Updated: May 13, 2025


"Yes, mother and Alice and I have each given you one, and there is this one from Angel Hen-Farrell." "An egg!" Diana cried. "Father said I could have an egg for my supper. I'll have it dropped on toast. I couldn't have any of the Christmas dinner, except the oyster soup." "Oh, you poor darling!" said Peggy.

"I shut up my eyes, and I just seemed to know she was Angelica Seraphina Hen-Farrell." "She is called 'Angel' for short," he said. "Angel? What a nice name! I'm so glad we have seven hens. Don't you like odd numbers best, Mr. Farrell? I think they are much more interesting." "They say there is luck in odd numbers," he said. "Alice likes even numbers best," said Peggy.

"I'd like to send a Christmas carol, To please and cheer my dear Diana: But here's an egg Angel Hen-Farrell Has laid in her best Christmas manner." Mrs. Owen packed the egg carefully with cotton wool in a small box. She folded the paper with the verse on it and put that on top. She tied the box up with some Christmas ribbon that had come around one of Peggy's presents.

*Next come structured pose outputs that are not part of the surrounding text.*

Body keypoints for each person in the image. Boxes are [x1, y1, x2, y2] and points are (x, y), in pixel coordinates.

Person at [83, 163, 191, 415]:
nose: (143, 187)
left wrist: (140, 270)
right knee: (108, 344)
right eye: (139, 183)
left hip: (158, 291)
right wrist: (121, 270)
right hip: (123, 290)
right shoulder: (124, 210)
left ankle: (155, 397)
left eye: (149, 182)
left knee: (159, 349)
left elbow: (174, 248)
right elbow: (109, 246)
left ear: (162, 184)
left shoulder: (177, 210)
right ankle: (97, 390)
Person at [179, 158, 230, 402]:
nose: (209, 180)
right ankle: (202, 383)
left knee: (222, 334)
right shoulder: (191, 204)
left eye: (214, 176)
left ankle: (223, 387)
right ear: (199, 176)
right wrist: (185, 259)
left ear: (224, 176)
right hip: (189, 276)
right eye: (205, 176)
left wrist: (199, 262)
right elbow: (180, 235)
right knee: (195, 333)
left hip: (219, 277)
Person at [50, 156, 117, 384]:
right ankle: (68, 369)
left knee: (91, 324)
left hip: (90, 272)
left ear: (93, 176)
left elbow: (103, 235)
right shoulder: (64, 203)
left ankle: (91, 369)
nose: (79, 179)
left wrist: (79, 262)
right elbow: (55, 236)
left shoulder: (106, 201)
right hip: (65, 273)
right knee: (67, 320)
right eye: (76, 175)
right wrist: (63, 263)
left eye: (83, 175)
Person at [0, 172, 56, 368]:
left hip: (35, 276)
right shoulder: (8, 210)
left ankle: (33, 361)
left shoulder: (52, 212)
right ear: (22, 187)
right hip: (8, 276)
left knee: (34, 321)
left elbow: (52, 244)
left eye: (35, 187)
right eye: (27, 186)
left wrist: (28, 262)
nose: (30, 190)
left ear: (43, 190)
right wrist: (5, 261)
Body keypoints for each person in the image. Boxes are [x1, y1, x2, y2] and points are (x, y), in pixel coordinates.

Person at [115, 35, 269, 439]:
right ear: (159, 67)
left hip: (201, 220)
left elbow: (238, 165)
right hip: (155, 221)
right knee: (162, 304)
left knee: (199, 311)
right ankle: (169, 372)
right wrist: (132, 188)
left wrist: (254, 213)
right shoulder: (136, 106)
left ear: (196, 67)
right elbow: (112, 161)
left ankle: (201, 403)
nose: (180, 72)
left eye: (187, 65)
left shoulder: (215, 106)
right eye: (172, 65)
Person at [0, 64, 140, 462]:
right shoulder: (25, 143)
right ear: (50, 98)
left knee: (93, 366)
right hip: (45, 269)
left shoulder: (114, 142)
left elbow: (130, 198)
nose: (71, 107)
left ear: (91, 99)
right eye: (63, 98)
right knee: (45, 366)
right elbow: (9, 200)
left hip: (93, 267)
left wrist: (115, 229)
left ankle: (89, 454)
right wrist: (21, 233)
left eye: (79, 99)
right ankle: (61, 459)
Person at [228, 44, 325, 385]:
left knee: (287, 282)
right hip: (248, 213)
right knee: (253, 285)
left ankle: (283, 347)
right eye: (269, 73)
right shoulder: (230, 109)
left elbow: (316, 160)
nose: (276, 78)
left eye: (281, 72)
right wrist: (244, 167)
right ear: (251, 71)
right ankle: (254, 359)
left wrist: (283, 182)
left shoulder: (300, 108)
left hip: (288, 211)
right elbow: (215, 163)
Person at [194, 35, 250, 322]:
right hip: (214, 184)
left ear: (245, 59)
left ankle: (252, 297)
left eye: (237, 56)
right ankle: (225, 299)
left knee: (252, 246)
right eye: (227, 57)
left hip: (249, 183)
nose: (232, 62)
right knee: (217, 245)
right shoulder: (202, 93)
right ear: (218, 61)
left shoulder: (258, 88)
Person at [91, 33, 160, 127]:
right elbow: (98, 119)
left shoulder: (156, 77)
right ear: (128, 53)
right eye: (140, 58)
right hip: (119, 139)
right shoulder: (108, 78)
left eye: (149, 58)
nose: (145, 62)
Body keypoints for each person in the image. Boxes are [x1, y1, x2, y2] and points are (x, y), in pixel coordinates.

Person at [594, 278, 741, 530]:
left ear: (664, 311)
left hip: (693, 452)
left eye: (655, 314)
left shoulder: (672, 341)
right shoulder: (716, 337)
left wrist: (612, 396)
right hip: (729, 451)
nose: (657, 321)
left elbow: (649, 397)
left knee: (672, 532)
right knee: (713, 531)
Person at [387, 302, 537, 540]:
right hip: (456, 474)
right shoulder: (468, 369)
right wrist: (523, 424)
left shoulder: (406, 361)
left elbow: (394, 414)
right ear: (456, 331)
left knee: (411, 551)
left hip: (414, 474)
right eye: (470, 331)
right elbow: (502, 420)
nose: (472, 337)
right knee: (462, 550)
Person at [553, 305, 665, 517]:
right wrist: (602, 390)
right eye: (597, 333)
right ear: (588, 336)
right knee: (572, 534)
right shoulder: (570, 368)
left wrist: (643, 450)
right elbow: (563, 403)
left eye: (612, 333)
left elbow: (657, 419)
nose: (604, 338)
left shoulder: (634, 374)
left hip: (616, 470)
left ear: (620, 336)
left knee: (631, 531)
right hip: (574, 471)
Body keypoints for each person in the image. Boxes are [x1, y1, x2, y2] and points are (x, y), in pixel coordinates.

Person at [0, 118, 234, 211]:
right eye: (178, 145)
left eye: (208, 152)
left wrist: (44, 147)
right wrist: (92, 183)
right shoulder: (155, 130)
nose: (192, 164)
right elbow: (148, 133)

Where did the seventh come from? She counted them over and over again. There were seven. Who had brought the seventh? She asked everybody. No one knew. Suddenly, she knew as well as if she had been told. It must have been old Michael. He had brought it as a surprise when he came with the sign. And the hen's name flashed into her mind. "Mother," she said, "this is Angelica Seraphina Hen-Farrell."

Alice, followed by the other children, was going toward the house. "Well, Peggy, was it a good surprise party?" he asked. "It was great, and I got surprised myself! How nice of you to give mother Angelica Seraphina Hen-Farrell! That is her name, isn't it?" "Certainly," said Mr. Farrell. "How did you happen to know it?" "It just popped into my head," said Peggy.

It was a thrilling moment; and Angel Hen-Farrell was so proud to be the first of the hens to lay an egg that she would not stop talking about it. What she said sounded to Alice like "Cut-cut-cad-ar-cut, cadarcut, cadarcut," but Peggy said she was talking a foreign language. "I can translate it for you, Alice," she said; "it is the Rhode Island Red language." "What is she saying?"

"Yes, she would; she's a kind of even-dispositioned young one." "Yes, Alice is a darling," said Peggy. "There are other darlings round here," he said. "Yes, seven of them: Hope, Faith, and Charity Henderson; Biddy Henshaw, Rhoda Rhodes, Angel Hen-Farrell, and my own dear Henrietta Cox. Oh, there are eight I forgot Mr. Henry Cox. He's the greatest darling of them all."